Christopher St. 1976

Sunil Gupta created this body of work while studying in New York.

Having originally intended to enrol in an MBA, his decision to study photography with Lisette Model in the New School was a significant turning point.

He spent his weekends ‘cruising’ with his camera in the ‘heady days’ after Stonewall and before AIDS.

Gupta has said, in retrospect, the pictures have become nostalgic and iconic for an important moment in his personal history.

Approximate Joy

Christopher Anderson’s photographs portray a contemporary China in the midst of perpetual reinvention.

“I have seen the future and it is now and it is China,” he said.

“There is no need for the past. It can be erased.

“A new happiness is being constructed, an approximation of joy, better than the real thing.”

Tightly cropped and extremely close up these images bring the viewer to an intimate distance.

The only context is the ambient artificial light illuminating the faces.

Giving only the sensual information of the physical form allows the viewer the indiscreet pleasure of staring at another human face and wondering who the individual might be or what they might be thinking about at the moment of the photograph.

These photographs are not a documentary about what people do. Rather they are a search for connection and recognition of self.

Limited copies of Approximate Joy are available as the book is now out of print.

Guests should arrive early to avoid disappointment.

Bushes and Succulents

Mona Kuhn’s Bushes and Succulents is a celebration of the female essence – confident, raw and elegant, yet confrontational and unapologetic.

Reminiscent of Georgia O’Keefe’s floral paintings, your eyes wander around the graceful lines, not knowing exactly what you are looking at.

The solarisation process reveals human imperfections, not only in the metallic brilliance of the skin, but also brings to the surface a woman’s struggles, strengths, and power.

“The frame reminded me of early childhood, at age eight or so, when I would jump in the shower with my mother,” she said.

“It resonates an adoration and child-like curiosity for what it is to be a woman.

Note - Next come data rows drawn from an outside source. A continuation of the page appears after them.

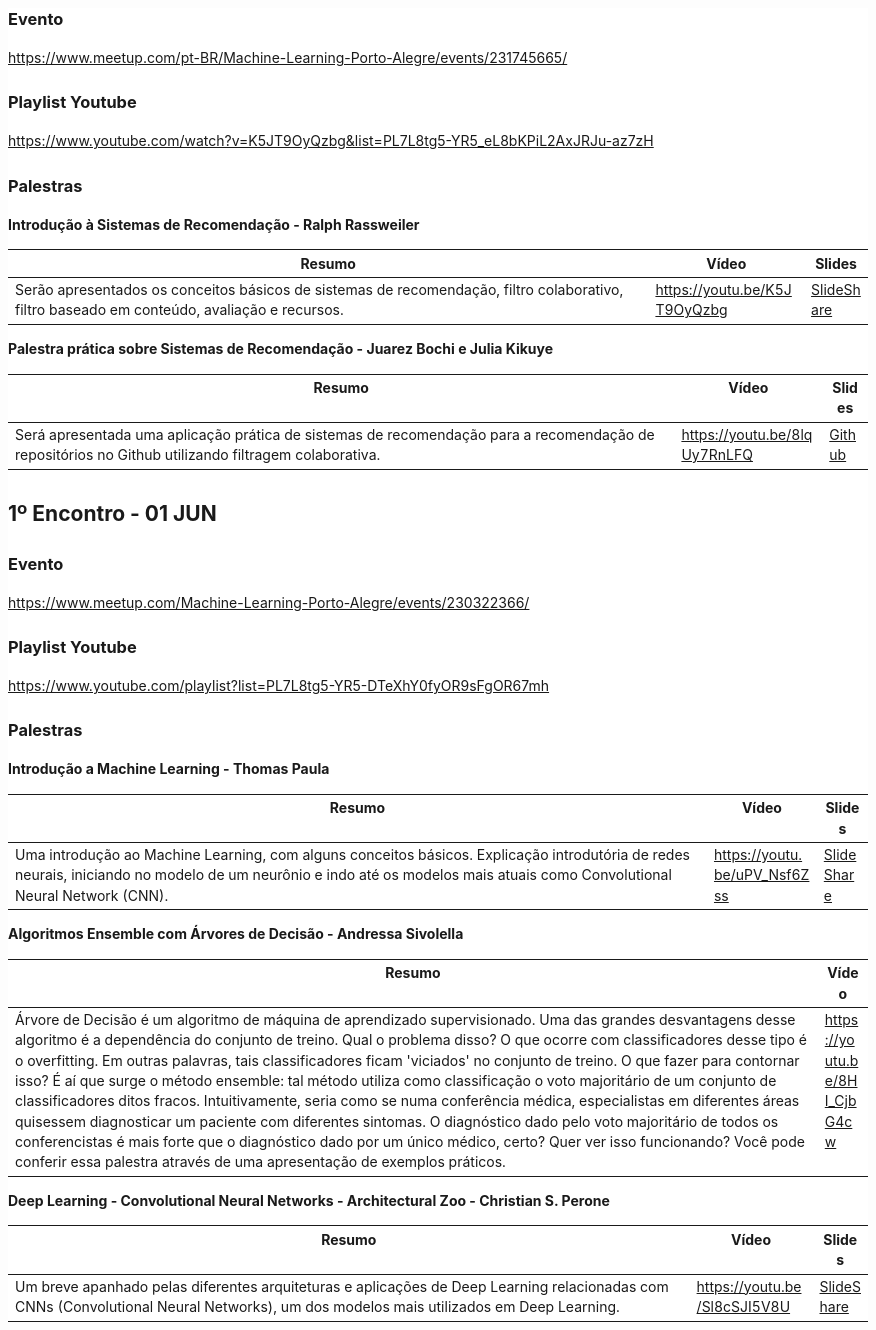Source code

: ### Evento

https://www.meetup.com/pt-BR/Machine-Learning-Porto-Alegre/events/231745665/

### Playlist Youtube

https://www.youtube.com/watch?v=K5JT9OyQzbg&list=PL7L8tg5-YR5_eL8bKPiL2AxJRJu-az7zH

### Palestras

**Introdução à Sistemas de Recomendação - Ralph Rassweiler**

| Resumo | Vídeo | Slides |
| ------ | ----- | ------ |
| Serão apresentados os conceitos básicos de sistemas de recomendação, filtro colaborativo, filtro baseado em conteúdo, avaliação e recursos. | https://youtu.be/K5JT9OyQzbg | [SlideShare](https://www.slideshare.net/ralphrass/introduo-sistemas-de-recomendao) |

**Palestra prática sobre Sistemas de Recomendação - Juarez Bochi e Julia Kikuye**

| Resumo | Vídeo | Slides |
| ------ | ----- | ------ |
| Será apresentada uma aplicação prática de sistemas de recomendação para a recomendação de repositórios no Github utilizando filtragem colaborativa. | https://youtu.be/8lqUy7RnLFQ | [Github](https://github.com/JuliaKikuye/meetup_machine_learning_recsys/blob/master/talk.ipynb) |


## 1º Encontro - 01 JUN

### Evento

https://www.meetup.com/Machine-Learning-Porto-Alegre/events/230322366/

### Playlist Youtube

https://www.youtube.com/playlist?list=PL7L8tg5-YR5-DTeXhY0fyOR9sFgOR67mh

### Palestras

**Introdução a Machine Learning - Thomas Paula**

| Resumo | Vídeo | Slides |
| ------ | ----- | ------ |
| Uma introdução ao Machine Learning, com alguns conceitos básicos. Explicação introdutória de redes neurais, iniciando no modelo de um neurônio e indo até os modelos mais atuais como Convolutional Neural Network (CNN). | https://youtu.be/uPV_Nsf6Zss | [SlideShare](https://www.slideshare.net/ThomasDaSilvaPaula/an-introduction-to-machine-learning-and-a-little-bit-of-deep-learning) |

**Algoritmos Ensemble com Árvores de Decisão - Andressa Sivolella**

| Resumo | Vídeo |
| ------ | ----- |
| Árvore de Decisão é um algoritmo de máquina de aprendizado supervisionado. Uma das grandes desvantagens desse algoritmo é a dependência do conjunto de treino. Qual o problema disso? O que ocorre com classificadores desse tipo é o overfitting. Em outras palavras, tais classificadores ficam 'viciados' no conjunto de treino. O que fazer para contornar isso? É aí que surge o método ensemble: tal método utiliza como classificação o voto majoritário de um conjunto de classificadores ditos fracos. Intuitivamente, seria como se numa conferência médica, especialistas em diferentes áreas quisessem diagnosticar um paciente com diferentes sintomas. O diagnóstico dado pelo voto majoritário de todos os conferencistas é mais forte que o diagnóstico dado por um único médico, certo? Quer ver isso funcionando? Você pode conferir essa palestra através de uma apresentação de exemplos práticos. | https://youtu.be/8HI_CjbG4cw |


**Deep Learning - Convolutional Neural Networks - Architectural Zoo - Christian S. Perone**

| Resumo | Vídeo | Slides |
| ------ | ----- | ------ |
| Um breve apanhado pelas diferentes arquiteturas e aplicações de Deep Learning relacionadas com CNNs (Convolutional Neural Networks), um dos modelos mais utilizados em Deep Learning. | https://youtu.be/Sl8cSJI5V8U | [SlideShare](https://www.slideshare.net/perone/deep-learning-convolutional-neural-networks-architectural-zoo) |
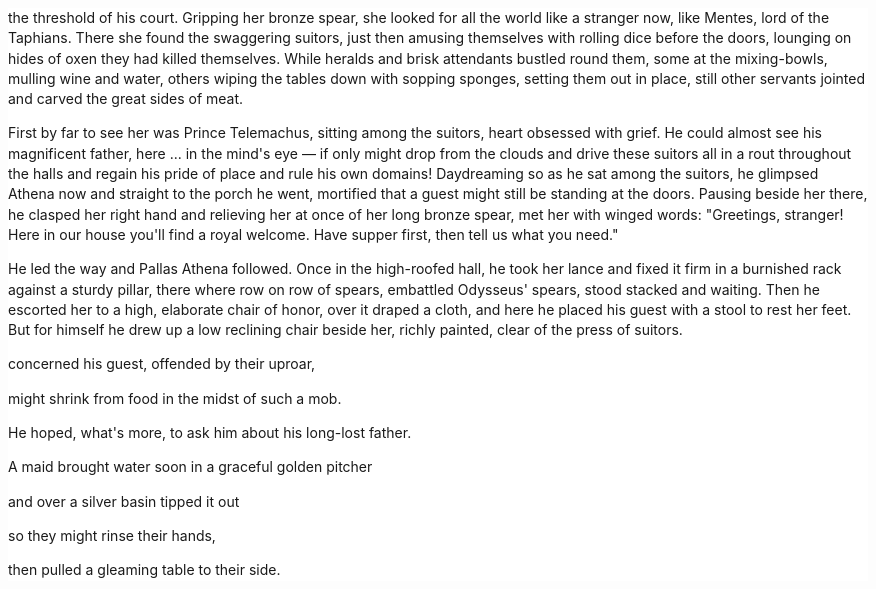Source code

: 

the threshold of his court. Gripping her bronze spear, 
she looked for all the world like a stranger now, 
like Mentes, lord of the Taphians. 
There she found the swaggering suitors, just then 
amusing themselves with rolling dice before the doors, 
lounging on hides of oxen they had killed themselves. 
While heralds and brisk attendants bustled round them, 
some at the mixing-bowls, mulling wine and water, 
others wiping the tables down with sopping sponges, 
setting them out in place, still other servants 
jointed and carved the great sides of meat. 

First by far to see her was Prince Telemachus, 
sitting among the suitors, heart obsessed with grief. 
He could almost see his magnificent father, here ... 
in the mind's eye — if only might drop from the clouds 
and drive these suitors all in a rout throughout the halls 
and regain his pride of place and rule his own domains! 
Daydreaming so as he sat among the suitors, 
he glimpsed Athena now 
and straight to the porch he went, mortified 
that a guest might still be standing at the doors. 
Pausing beside her there, he clasped her right hand 
and relieving her at once of her long bronze spear, 
met her with winged words: "Greetings, stranger! 
Here in our house you'll find a royal welcome. 
Have supper first, then tell us what you need." 

He led the way and Pallas Athena followed. 
Once in the high-roofed hall, he took her lance 
and fixed it firm in a burnished rack against 
a sturdy pillar, there where row on row of spears, 
embattled Odysseus' spears, stood stacked and waiting. 
Then he escorted her to a high, elaborate chair of honor, 
over it draped a cloth, and here he placed his guest 
with a stool to rest her feet. But for himself 
he drew up a low reclining chair beside her, 
richly painted, clear of the press of suitors. 



concerned his guest, offended by their uproar, 

might shrink from food in the midst of such a mob. 

He hoped, what's more, to ask him about his long-lost father. 

A maid brought water soon in a graceful golden pitcher 

and over a silver basin tipped it out 

so they might rinse their hands, 

then pulled a gleaming table to their side. 
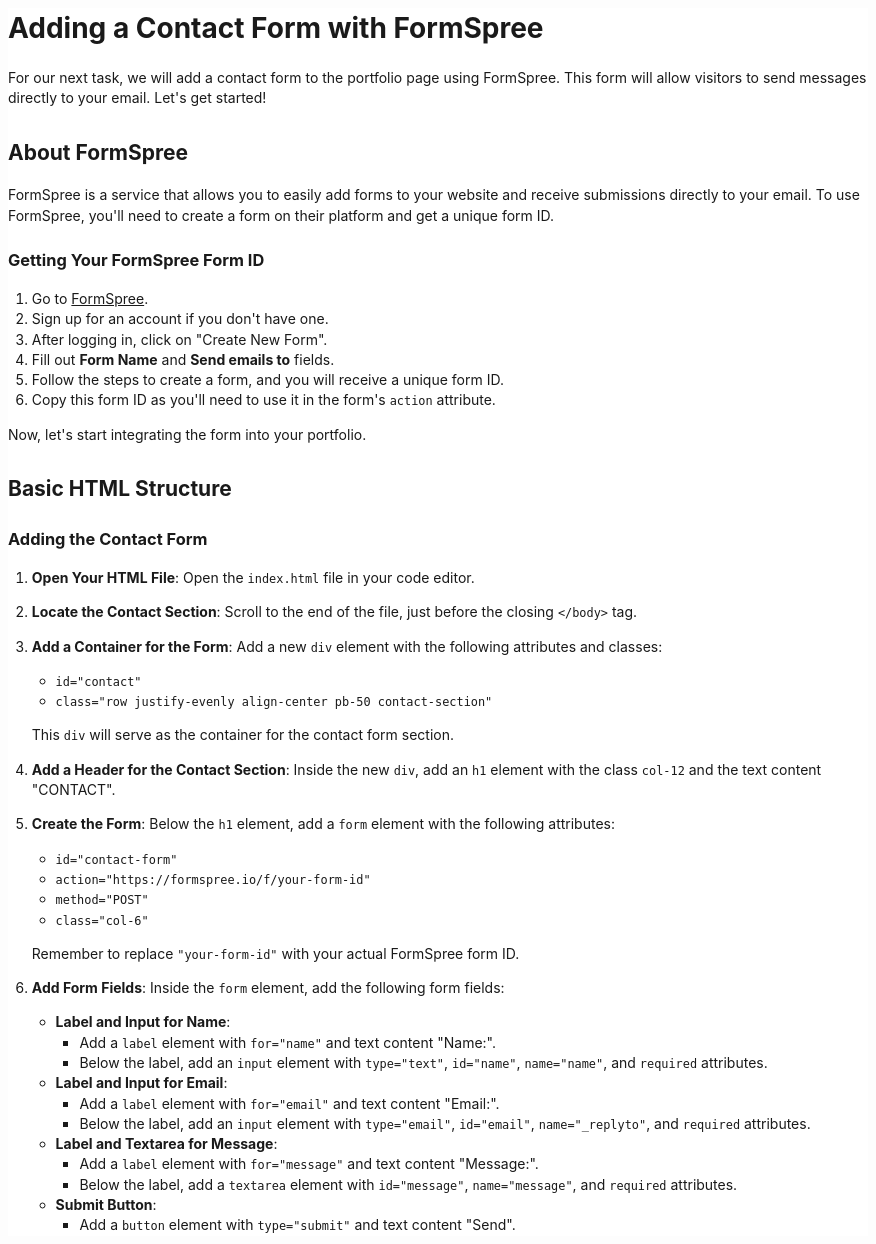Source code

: # Adding a Contact Form with FormSpree

For our next task, we will add a contact form to the portfolio page using FormSpree. This form will allow visitors to send messages directly to your email. Let's get started!

## About FormSpree

FormSpree is a service that allows you to easily add forms to your website and receive submissions directly to your email. To use FormSpree, you'll need to create a form on their platform and get a unique form ID.

### Getting Your FormSpree Form ID

1. Go to [FormSpree](https://formspree.io/).
1. Sign up for an account if you don't have one.
1. After logging in, click on "Create New Form".
1. Fill out **Form Name** and **Send emails to** fields.
1. Follow the steps to create a form, and you will receive a unique form ID.
1. Copy this form ID as you'll need to use it in the form's `action` attribute.

Now, let's start integrating the form into your portfolio.

## Basic HTML Structure

### Adding the Contact Form

1. **Open Your HTML File**: Open the `index.html` file in your code editor.
2. **Locate the Contact Section**: Scroll to the end of the file, just before the closing `</body>` tag.
3. **Add a Container for the Form**: Add a new `div` element with the following attributes and classes:

   - `id="contact"`
   - `class="row justify-evenly align-center pb-50 contact-section"`

   This `div` will serve as the container for the contact form section.

4. **Add a Header for the Contact Section**: Inside the new `div`, add an `h1` element with the class `col-12` and the text content "CONTACT".

5. **Create the Form**: Below the `h1` element, add a `form` element with the following attributes:

   - `id="contact-form"`
   - `action="https://formspree.io/f/your-form-id"`
   - `method="POST"`
   - `class="col-6"`

   Remember to replace `"your-form-id"` with your actual FormSpree form ID.

6. **Add Form Fields**: Inside the `form` element, add the following form fields:

   - **Label and Input for Name**:
     - Add a `label` element with `for="name"` and text content "Name:".
     - Below the label, add an `input` element with `type="text"`, `id="name"`, `name="name"`, and `required` attributes.
   - **Label and Input for Email**:
     - Add a `label` element with `for="email"` and text content "Email:".
     - Below the label, add an `input` element with `type="email"`, `id="email"`, `name="_replyto"`, and `required` attributes.
   - **Label and Textarea for Message**:
     - Add a `label` element with `for="message"` and text content "Message:".
     - Below the label, add a `textarea` element with `id="message"`, `name="message"`, and `required` attributes.
   - **Submit Button**:
     - Add a `button` element with `type="submit"` and text content "Send".
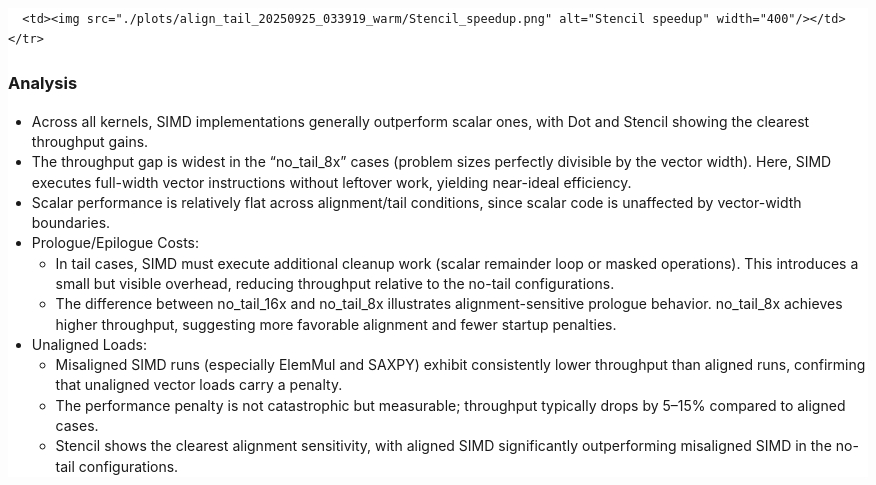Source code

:       <td><img src="./plots/align_tail_20250925_033919_warm/Stencil_speedup.png" alt="Stencil speedup" width="400"/></td>
    </tr>
  </table>
</figure>

### Analysis
- Across all kernels, SIMD implementations generally outperform scalar ones, with Dot and Stencil showing the clearest throughput gains.
- The throughput gap is widest in the “no_tail_8x” cases (problem sizes perfectly divisible by the vector width). Here, SIMD executes full-width vector instructions without leftover work, yielding near-ideal efficiency.
- Scalar performance is relatively flat across alignment/tail conditions, since scalar code is unaffected by vector-width boundaries.
- Prologue/Epilogue Costs:
  - In tail cases, SIMD must execute additional cleanup work (scalar remainder loop or masked operations). This introduces a small but visible overhead, reducing throughput relative to the no-tail configurations.
  - The difference between no_tail_16x and no_tail_8x illustrates alignment-sensitive prologue behavior. no_tail_8x achieves higher throughput, suggesting more favorable alignment and fewer startup penalties.
- Unaligned Loads:
  - Misaligned SIMD runs (especially ElemMul and SAXPY) exhibit consistently lower throughput than aligned runs, confirming that unaligned vector loads carry a penalty.
  - The performance penalty is not catastrophic but measurable; throughput typically drops by 5–15% compared to aligned cases.
  - Stencil shows the clearest alignment sensitivity, with aligned SIMD significantly outperforming misaligned SIMD in the no-tail configurations.
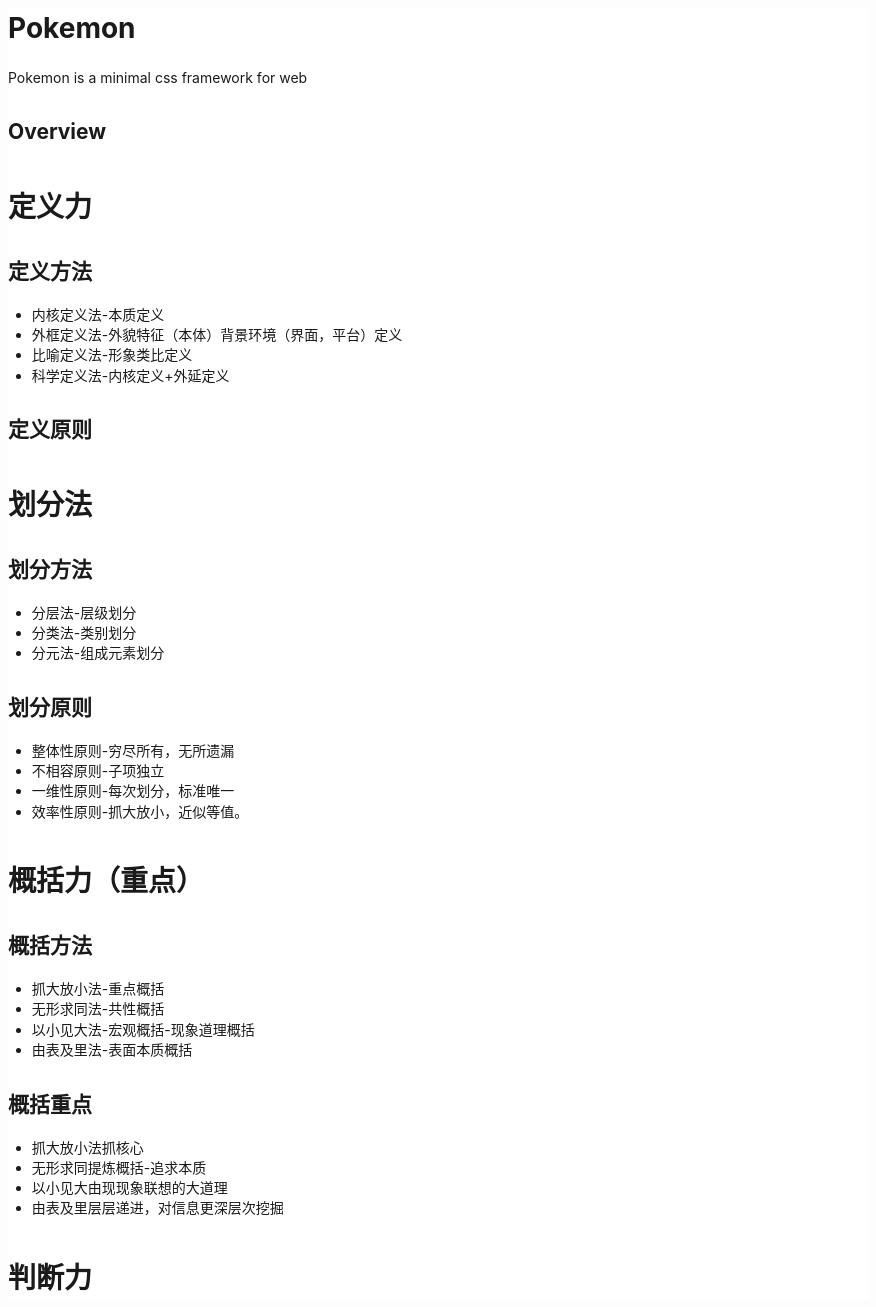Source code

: # Pokemon
Pokemon is a minimal css framework for web
## Overview

# 定义力

## 定义方法
- 内核定义法-本质定义
- 外框定义法-外貌特征（本体）背景环境（界面，平台）定义
- 比喻定义法-形象类比定义
- 科学定义法-内核定义+外延定义
## 定义原则

# 划分法

## 划分方法
- 分层法-层级划分
- 分类法-类别划分
- 分元法-组成元素划分

## 划分原则
- 整体性原则-穷尽所有，无所遗漏
- 不相容原则-子项独立
- 一维性原则-每次划分，标准唯一
- 效率性原则-抓大放小，近似等值。

# 概括力（重点）

## 概括方法
- 抓大放小法-重点概括
- 无形求同法-共性概括
- 以小见大法-宏观概括-现象道理概括
- 由表及里法-表面本质概括

## 概括重点
- 抓大放小法抓核心
- 无形求同提炼概括-追求本质
- 以小见大由现现象联想的大道理
- 由表及里层层递进，对信息更深层次挖掘

# 判断力
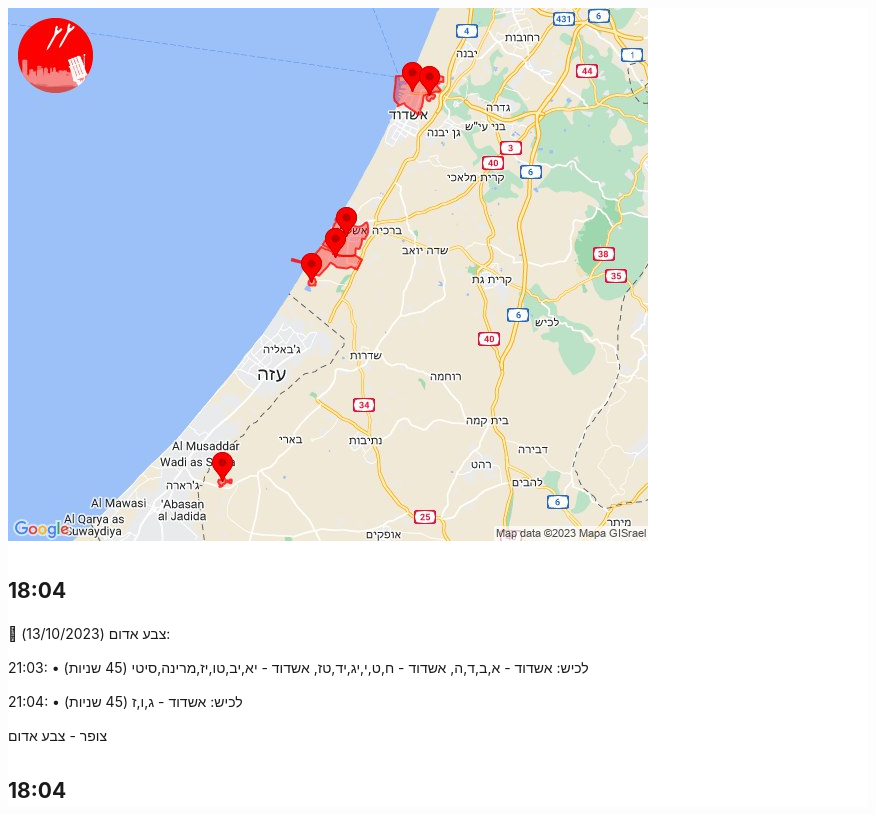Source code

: ![Photo](images/14346.jpg)

## 18:04

🔴 צבע אדום (13/10/2023):

21:03:
• לכיש: אשדוד - א,ב,ד,ה, אשדוד - ח,ט,י,יג,יד,טז, אשדוד - יא,יב,טו,יז,מרינה,סיטי (45 שניות)

21:04:
• לכיש: אשדוד - ג,ו,ז (45 שניות)

צופר - צבע אדום

## 18:04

“My intention is not to objectify the body, but to celebrate the female body and its essence.”

The Last Hurrah

Dafydd Jones won a prize in a photography competition run by The Sunday Times magazine in 1981 with his Bright Young Things series.

Hired by Tatler, he photographed the Hunt Balls, society weddings and debutante dances of the British upper class until 1989.

“I had access to what felt like a secret world,” he said.

“It was a subject that had been written about and dramatised but I don’t think any photographers had ever tackled before.

“There was a change going on. Someone described it as a ‘last hurrah’ of the upper classes.”

Women’s Market

Tom Wood’s latest photo book invites readers into the world of Great Homer Street Market.

Taken at the market just outside the centre of Liverpool, the images capture its life and visitors from 1978 to 1999.

“I was first introduced to Great Homer Street market in 1975, by a girlfriend with family in Dingle, Liverpool,” says Wood.

“At that time, I bought two double-breasted Worsted-wool three-piece suits and a three-buttoned pinstripe suit with turn ups, for a total of four pounds.

“I thought, ‘what a great market!’. It was vast then down both sides of the street, but by the time I began to photograph the second-hand clothes had all but disappeared.

“Yet the market was still crowded with the same mothers and daughters who for generations had frequented ‘Greatie’.”


STANLEY/BARKER is a publishing house founded in London by Rachel and Gregory Barker.

From its studio in the Scottish Borders, it produces a select list of highly individual publications each year.

Spectrum Photographic is a partner of STANLEY/BARKER.

The signing is at Jeu de Paume, 1 Place de la Concorde, 75008 Paris, France.

Doors open at 4pm on Saturday, November 10.